Un'apertura che in realtà nasconde una stoccata all'inquilino della Casa Bianca, visto che gli Usa non esportano. E che comunque arriva con una serie di «ma». Perché la liberalizzazione dei brevetti dovrebbe essere «ben congegnata e temporanea»: questo - secondo l'ex numero uno della Bce - eviterebbe di disincentivare l'industria farmaceutica, ma a patto che il piano affronti tutte le questioni legate «alla sicurezza della produzione e all'incredibile complessità del processo produttivo».
Una cosa è certa: pur avendo colto di sorpresa l'Unione, sulle prime impreparata e divisa, la fuga in avanti americana è servita per affrontare una questione cruciale. Dopo aver acquistato abbastanza vaccini per i propri cittadini, ora bisogna pensare a mettere al sicuro il resto del mondo. Secondo un documento circolato durante la cena «servono 11 miliardi di vaccini per immunizzare il 70% della popolazione mondiale». Oggi la capacità produttiva su scala globale è solo di 7-8 miliardi di dosi l'anno.

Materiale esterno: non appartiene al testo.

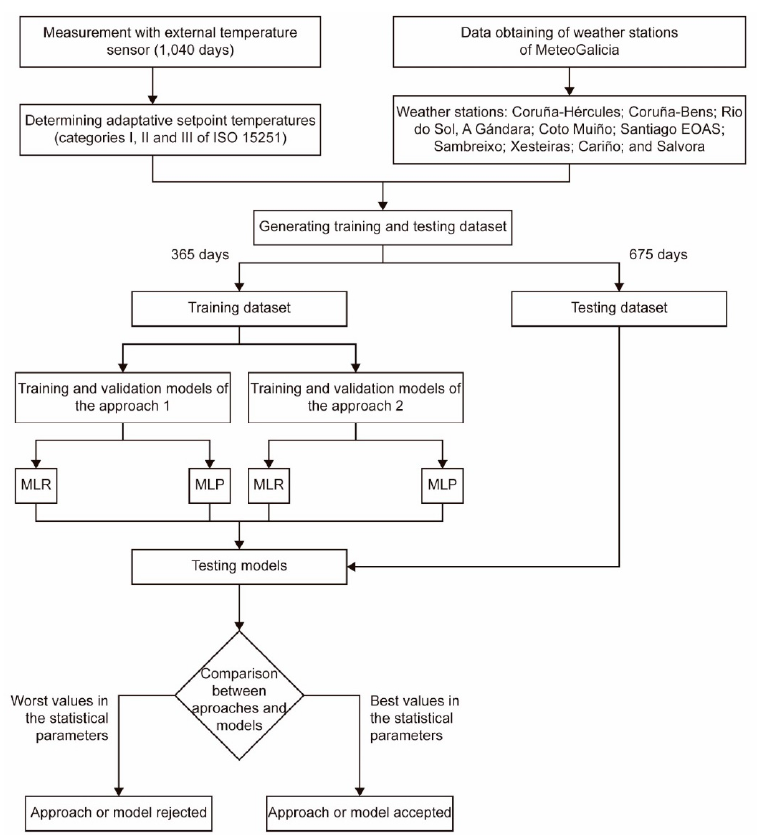
Figure 5. Flowchart of this research.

Va raddoppiata e per farlo - ragiona un alto funzionario europeo che chiede di non essere citato - «dobbiamo lavorare con le case farmaceutiche e non contro di loro. Finora non abbiamo alcuna prova che la capacità produttiva sia stata limitata a causa della protezione della proprietà intellettuale. Non sono i brevetti il collo di bottiglia».